All commands for a specific aggregate result in a LockAcquisitionFailedException
I’ve tried restarting the applications, and the issue persists
Configuration:
Spring + JPA
MySql
HikariCP
Event-Sourced Aggregates
Asynchronous Command Bus
IntervalRetryScheduler
TrackingEventProcessors
All configuration is “out-of-the-box” with the exception of some simple logging interceptors and correlation data providers
This is a multi-node deployment that does not distribute commands. Throughput is fairly low, so we’ve been using a RetryScheduler to handle ConcurrencyExceptions, which have been very infrequent.
This solution has been working for several months without incident. Starting 2 days ago, all commands for a certain aggregate are throwing
LockAcquisitionFailedException(Failed to acquire lock for aggregate identifier(SOME IDENTIFIER), maximum attempts exceeded (2147483647))
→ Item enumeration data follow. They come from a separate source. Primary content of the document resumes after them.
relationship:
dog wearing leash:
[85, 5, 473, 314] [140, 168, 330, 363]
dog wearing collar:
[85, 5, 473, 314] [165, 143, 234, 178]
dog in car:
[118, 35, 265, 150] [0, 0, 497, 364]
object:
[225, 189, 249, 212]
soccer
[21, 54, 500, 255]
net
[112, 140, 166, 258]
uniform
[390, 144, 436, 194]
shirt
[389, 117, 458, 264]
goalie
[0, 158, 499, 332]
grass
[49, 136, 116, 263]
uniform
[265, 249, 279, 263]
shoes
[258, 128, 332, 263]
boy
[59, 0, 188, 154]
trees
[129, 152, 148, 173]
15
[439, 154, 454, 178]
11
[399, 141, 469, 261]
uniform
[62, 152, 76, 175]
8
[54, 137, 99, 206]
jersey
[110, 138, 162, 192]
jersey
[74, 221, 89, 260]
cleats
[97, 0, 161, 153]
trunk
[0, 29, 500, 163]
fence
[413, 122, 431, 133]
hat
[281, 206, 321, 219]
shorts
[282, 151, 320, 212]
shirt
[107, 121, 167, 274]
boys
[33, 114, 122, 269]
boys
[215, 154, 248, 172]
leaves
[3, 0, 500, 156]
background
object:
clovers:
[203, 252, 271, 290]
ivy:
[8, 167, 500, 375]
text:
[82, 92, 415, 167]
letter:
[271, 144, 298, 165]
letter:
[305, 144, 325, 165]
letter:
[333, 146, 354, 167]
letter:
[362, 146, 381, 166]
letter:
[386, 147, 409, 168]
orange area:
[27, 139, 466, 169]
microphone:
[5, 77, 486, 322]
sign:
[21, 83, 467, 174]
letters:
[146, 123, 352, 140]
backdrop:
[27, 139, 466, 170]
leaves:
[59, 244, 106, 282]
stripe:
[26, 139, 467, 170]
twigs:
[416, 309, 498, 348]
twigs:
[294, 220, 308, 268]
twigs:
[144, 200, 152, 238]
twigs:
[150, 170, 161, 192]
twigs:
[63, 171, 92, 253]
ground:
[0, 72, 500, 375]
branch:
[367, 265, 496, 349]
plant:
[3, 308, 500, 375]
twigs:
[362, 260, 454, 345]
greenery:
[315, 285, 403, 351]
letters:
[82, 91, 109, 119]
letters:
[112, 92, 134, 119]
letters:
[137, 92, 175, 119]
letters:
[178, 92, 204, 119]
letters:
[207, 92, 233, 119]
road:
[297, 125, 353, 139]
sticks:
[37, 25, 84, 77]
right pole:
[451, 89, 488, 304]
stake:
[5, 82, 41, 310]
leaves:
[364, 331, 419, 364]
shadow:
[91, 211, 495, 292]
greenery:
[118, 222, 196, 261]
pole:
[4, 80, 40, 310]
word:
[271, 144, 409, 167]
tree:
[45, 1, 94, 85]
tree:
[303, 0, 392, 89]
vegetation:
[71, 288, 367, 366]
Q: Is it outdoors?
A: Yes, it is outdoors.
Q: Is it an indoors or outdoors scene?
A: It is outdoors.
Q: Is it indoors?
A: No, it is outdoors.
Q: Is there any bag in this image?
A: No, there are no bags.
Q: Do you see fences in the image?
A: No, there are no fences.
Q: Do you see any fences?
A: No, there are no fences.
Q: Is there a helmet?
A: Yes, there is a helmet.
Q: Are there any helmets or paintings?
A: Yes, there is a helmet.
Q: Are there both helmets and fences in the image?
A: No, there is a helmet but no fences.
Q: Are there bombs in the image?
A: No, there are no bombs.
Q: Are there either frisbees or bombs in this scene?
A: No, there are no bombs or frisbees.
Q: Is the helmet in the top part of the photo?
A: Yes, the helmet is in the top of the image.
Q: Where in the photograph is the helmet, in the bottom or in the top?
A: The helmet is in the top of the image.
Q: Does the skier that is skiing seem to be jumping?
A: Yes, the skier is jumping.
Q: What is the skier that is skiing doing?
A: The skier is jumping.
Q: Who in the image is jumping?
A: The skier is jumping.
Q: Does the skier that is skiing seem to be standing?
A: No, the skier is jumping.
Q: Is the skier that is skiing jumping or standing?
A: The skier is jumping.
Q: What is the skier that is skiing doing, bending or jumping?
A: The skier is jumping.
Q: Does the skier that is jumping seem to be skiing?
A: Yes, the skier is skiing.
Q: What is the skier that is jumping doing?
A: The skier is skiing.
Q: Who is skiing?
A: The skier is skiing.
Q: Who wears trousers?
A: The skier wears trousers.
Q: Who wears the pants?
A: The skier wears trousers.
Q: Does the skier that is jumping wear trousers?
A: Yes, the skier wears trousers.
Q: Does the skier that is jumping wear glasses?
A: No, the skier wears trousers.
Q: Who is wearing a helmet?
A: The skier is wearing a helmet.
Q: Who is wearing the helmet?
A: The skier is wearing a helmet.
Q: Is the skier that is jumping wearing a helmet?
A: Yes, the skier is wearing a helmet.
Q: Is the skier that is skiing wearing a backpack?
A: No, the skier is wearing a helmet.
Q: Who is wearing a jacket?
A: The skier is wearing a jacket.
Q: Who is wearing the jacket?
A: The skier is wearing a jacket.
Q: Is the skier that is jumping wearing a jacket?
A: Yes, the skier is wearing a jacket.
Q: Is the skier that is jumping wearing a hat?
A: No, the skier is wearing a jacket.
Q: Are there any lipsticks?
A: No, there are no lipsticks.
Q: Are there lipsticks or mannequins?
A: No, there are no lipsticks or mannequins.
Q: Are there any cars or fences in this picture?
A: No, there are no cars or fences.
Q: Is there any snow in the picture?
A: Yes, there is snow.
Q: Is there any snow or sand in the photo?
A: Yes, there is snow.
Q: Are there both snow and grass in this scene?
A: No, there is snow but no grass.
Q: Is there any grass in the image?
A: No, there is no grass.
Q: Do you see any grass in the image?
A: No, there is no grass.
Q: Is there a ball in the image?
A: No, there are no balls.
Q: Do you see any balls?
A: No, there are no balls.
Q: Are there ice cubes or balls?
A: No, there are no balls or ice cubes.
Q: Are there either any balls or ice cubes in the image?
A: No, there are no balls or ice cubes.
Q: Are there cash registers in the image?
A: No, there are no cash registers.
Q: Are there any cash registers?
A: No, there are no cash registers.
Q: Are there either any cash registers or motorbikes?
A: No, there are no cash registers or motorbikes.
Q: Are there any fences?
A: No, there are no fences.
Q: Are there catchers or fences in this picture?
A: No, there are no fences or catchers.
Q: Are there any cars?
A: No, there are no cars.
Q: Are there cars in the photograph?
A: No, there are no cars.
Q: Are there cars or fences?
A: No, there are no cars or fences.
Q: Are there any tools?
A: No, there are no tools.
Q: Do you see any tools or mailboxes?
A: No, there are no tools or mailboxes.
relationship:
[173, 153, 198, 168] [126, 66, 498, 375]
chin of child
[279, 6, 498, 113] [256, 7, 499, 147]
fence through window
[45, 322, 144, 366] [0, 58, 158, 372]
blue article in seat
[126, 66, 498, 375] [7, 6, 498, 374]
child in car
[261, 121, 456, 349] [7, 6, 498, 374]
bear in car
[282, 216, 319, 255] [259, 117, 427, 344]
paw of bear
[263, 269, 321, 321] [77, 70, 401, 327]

Commands for this aggregate can be emitted by 2 Sagas - both backed by tracking event processors. There are a few relevant warnings and errors coming from those Sagas
SQL Error: 1205, SQLState: 40001
Lock wait timeout exceeded; try restarting transaction
Looking at token_entry table, I can see that this issue is present even when those tracking event processors are on the same node
The DeadlineManager is used extensively. We schedule certain deadlines based on timestamps provided to us in a REST controller. Many of those timestamps are exactly identical, which could trigger many events simultaneously. Each of those events are handled by a saga and issue a command to this type of Aggregate. So, since we are using the AsynchronousCommandBus, those commands are “fire and forget”, so they could operate concurrently on the same aggregate. But, event when I call .join() to make the saga wait on the command execution, the issue still persists.
From what I’ve read in the Google group, it is obviously better to distribute commands. But I was also under the impression that if one can live with managing some ConcurrencyExceptions, then not distributing the commands would be acceptable. Any insight into this issue would be greatly appreciated!